* **TASK REQUIREMENTS**
Copy the material from the line containing "Which series has" through the end, putting "graph" in place of "chart" and leaving everything else as it is. Leave out the pictures.

* **THE RECORDS**
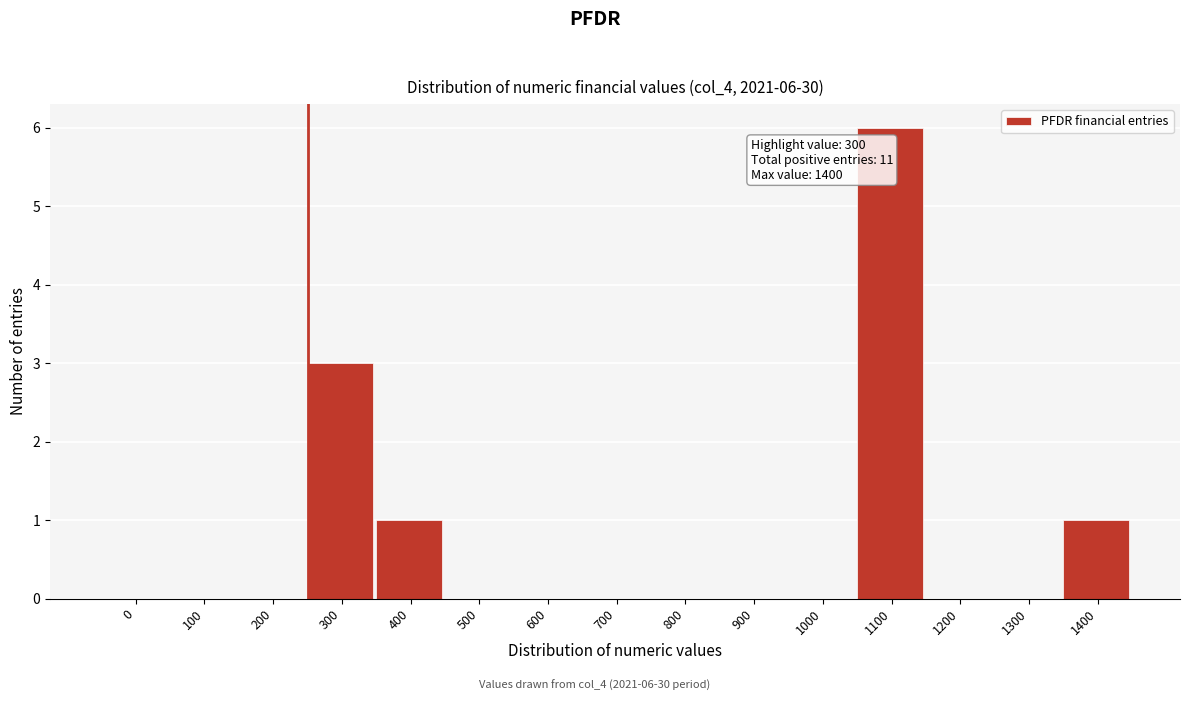

Reading right to left, list all the values displayed in this chart.

1400=1	1300=0	1200=0	1100=6	1000=0	900=0	800=0	700=0	600=0	500=0	400=1	300=3	200=0	100=0	0=0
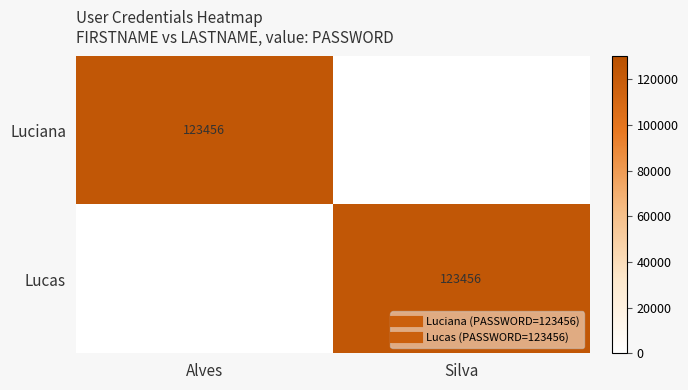

Which series has the largest total across all categories?

Luciana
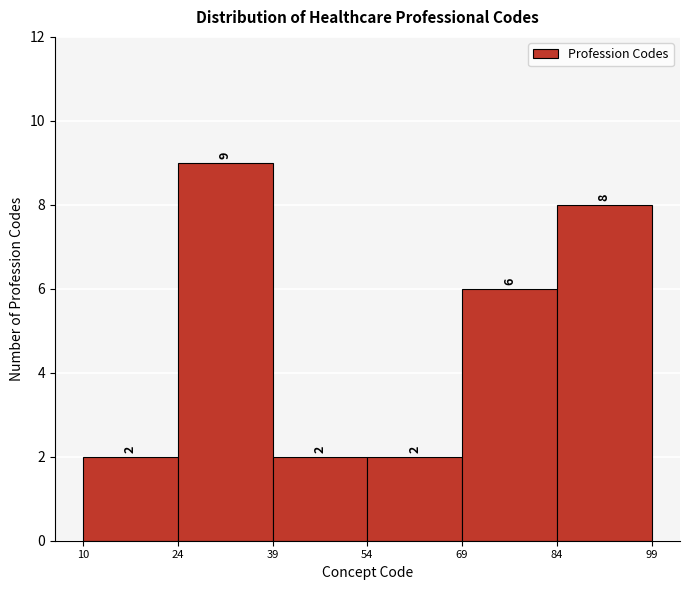

Over which range of the x-axis is the bar tallest?

24 to 39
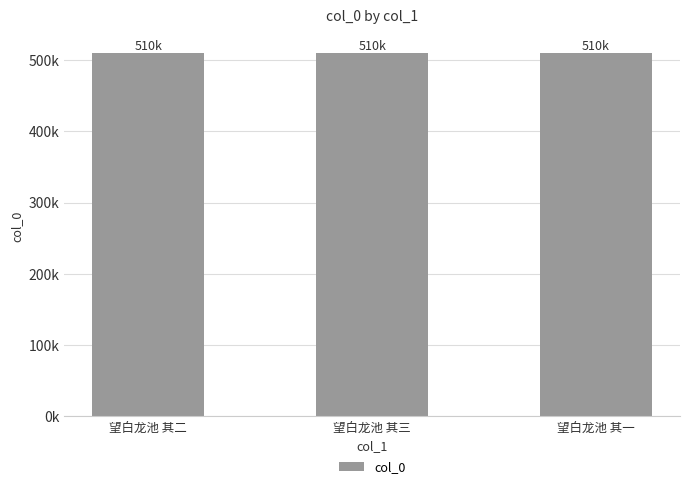

Does the chart contain any negative values?

No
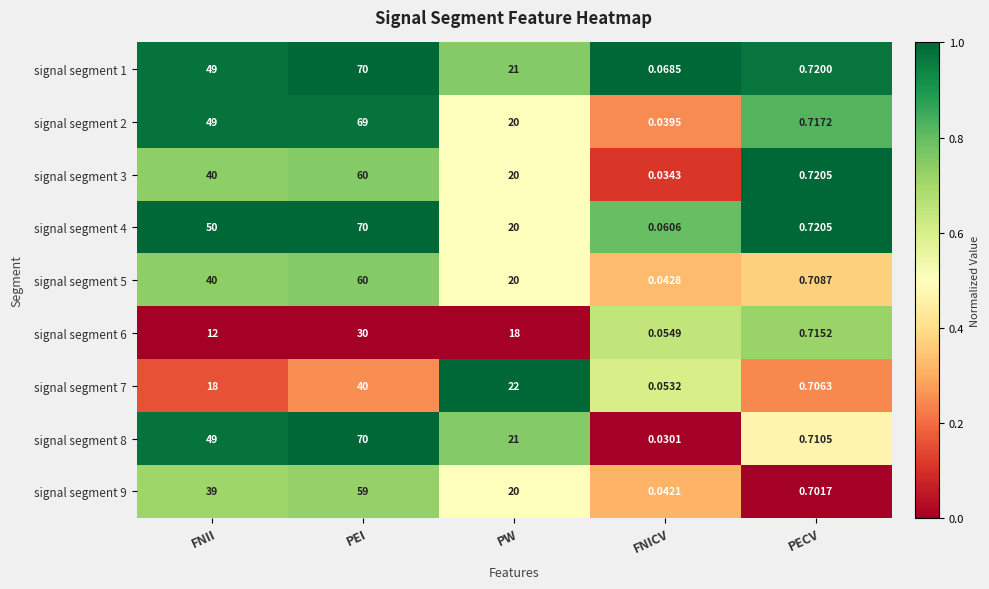

Which category has the highest value in the signal segment 3 series?

PEI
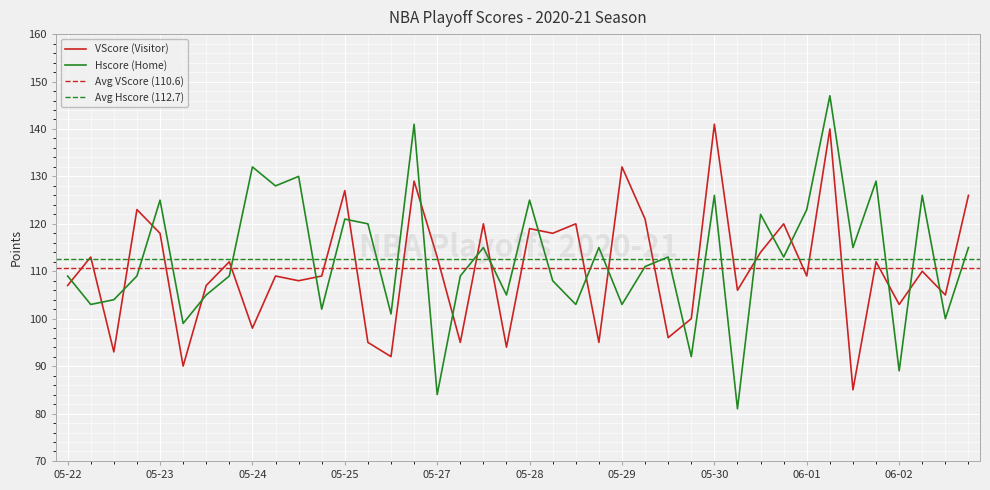

How many intersections are there between VScore (Visitor) and Hscore (Home)?

23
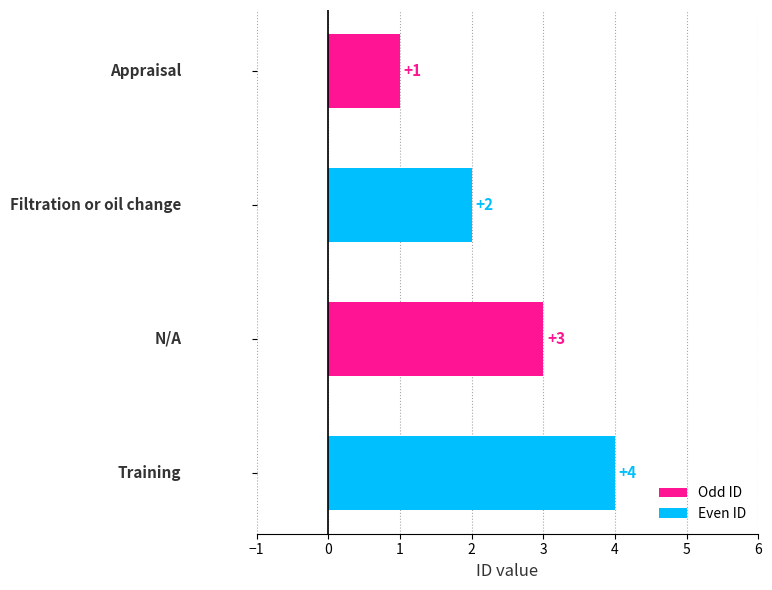

Count the values in the range 2 to 4.

3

* **YOUR SOLUTION**
Which series has the largest total across all categories?

Luciana

Over which range of the x-axis is the bar tallest?

24 to 39

Does the graph contain any negative values?

No

Which category has the highest value in the signal segment 3 series?

PEI

How many intersections are there between VScore (Visitor) and Hscore (Home)?

23

Count the values in the range 2 to 4.

3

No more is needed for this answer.